Incidentally, in this study, the rats whose anxiety was relieved also showed less pain, ie less nocifensive (pain avoidance) behavior. This may indicate why antidepressants and anticonvulsants have a little benefit for central pain. They make pain patients less anxious. Stress being additive to other stress, this seems to make the pain more bearable. Lest you be in a hurry to self medicate with alcohol to achieve the same result, alcohol is a depressant and has NOT been shown elsewhere to alleviate pain as effectively as antidepressants. It also adds one more problem to your long list.

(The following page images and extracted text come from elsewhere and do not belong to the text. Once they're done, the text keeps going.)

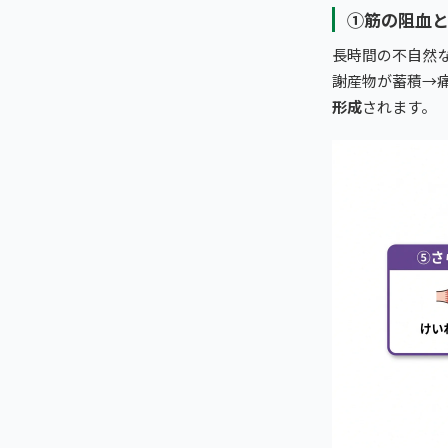
①筋の阻血
長時間の不自然
謝産物が蓄積→
形成
されます。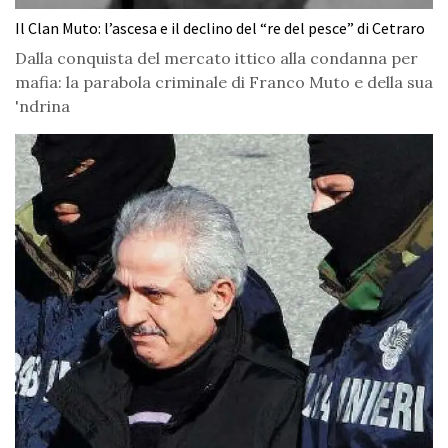
Il Clan Muto: l’ascesa e il declino del “re del pesce” di Cetraro
Dalla conquista del mercato ittico alla condanna per
mafia: la parabola criminale di Franco Muto e della sua
'ndrina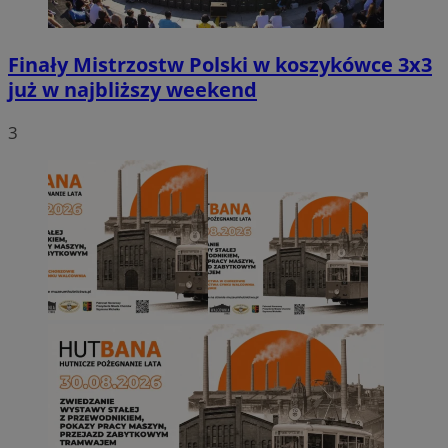
Finały Mistrzostw Polski w koszykówce 3x3
już w najbliższy weekend
3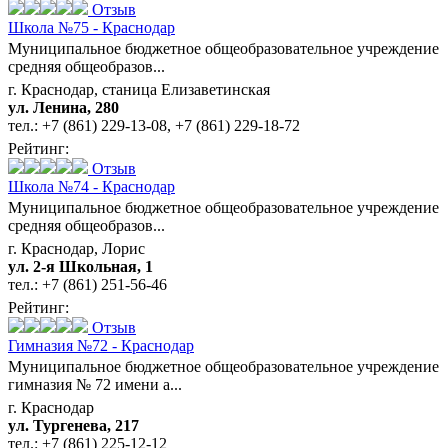
Отзыв
Школа №75 - Краснодар
Муниципальное бюджетное общеобразовательное учреждение
средняя общеобразов...
г. Краснодар, станица Елизаветинская
ул. Ленина, 280
тел.:
+7 (861) 229-13-08
,
+7 (861) 229-18-72
Рейтинг:
Отзыв
Школа №74 - Краснодар
Муниципальное бюджетное общеобразовательное учреждение
средняя общеобразов...
г. Краснодар, Лорис
ул. 2-я Школьная, 1
тел.:
+7 (861) 251-56-46
Рейтинг:
Отзыв
Гимназия №72 - Краснодар
Муниципальное бюджетное общеобразовательное учреждение
гимназия № 72 имени а...
г. Краснодар
ул. Тургенева, 217
тел.:
+7 (861) 225-12-12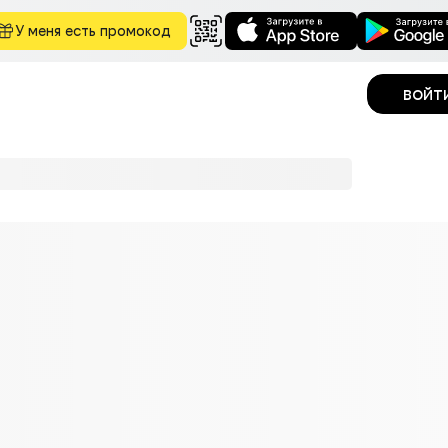
У меня есть промокод
войт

June 14th, 2007 at 11:36 pm #Caroline
I have been referring to my C.P. as “OTSD” (Ongoing Traumatic Stress Disorder” for well over a year now. Indeed, it appears to live in the past, present and - unfortunately - my future. And the future of legions. Simply outrageous. A couple “unenlightened” neurologists attempted to apply some wildly inappropriate DSM labels to my pain behaviors. (The DSM being the diagnostic “bible” of the psych. community. I know it well. When I was ABLE to work, I conducted mental health triage in a hospital E.R. I am a licensed clinical social worker and have not been able to work since May ‘04 and, oh, how I miss working.)
BEWARE the psychiatric “labels” that might be applied to you, dear friends. I recommend getting a copy of EVERY office visit notation written after you have visited a physician. The laughter/giggling of nervousness or embarrassment or shame could be labeled as “hypo-manic” “manic”, “inappropriate”, or lead the physician to suspect a bipolar disorder.
In my case, I sometimes simply cannot speak - the pain is so “unspeakable”. So, if I am lucky, some “premedicating” with an opioid MIGHT blunt the pain enough for me to communicate with a physician and *try* to describe my current state. And, when I CAN speak, I speak with an urgency that a physician might deem to be “pressured” speech, which is a HALLMARK of bipolar disorder. See where I am going with this?
Luckily (I suppose), a more enlightened psychiatrist brushed aside the idiocy of the “bipolar” tags and came up with ….. ICD-9 diagnostic code 309.24. “Adjustment Disorder w/ Anxiety”. That particular diagnosis is “code” in the psych. world for “typical person going through a very, very rough time”. That diagnosis doesn’t carry the “stigma” of some of the other psych. disorders but INSURANCE WILL USUALLY PAY for services for individuals w/ adjustment disorders.
Finally, if you are well enough (& blessed enough)to be able to RESEARCH your condition and advocate for yourself, be CAREFUL that physicians do not label you as “obsessive-compulsive”. SURVIVAL behavior can appear to be obsessive-compulsive to the untrained eye. As mentioned above, DO get copies of every single office note written and don’t allow any idiotic psych. labels to follow you to any other practices.
I won’t go into the story of the neurologist who yelled at me for using the word, “allodynia”. Evidently, the gent doesn’t like his patients to possess a modicum of intelligence.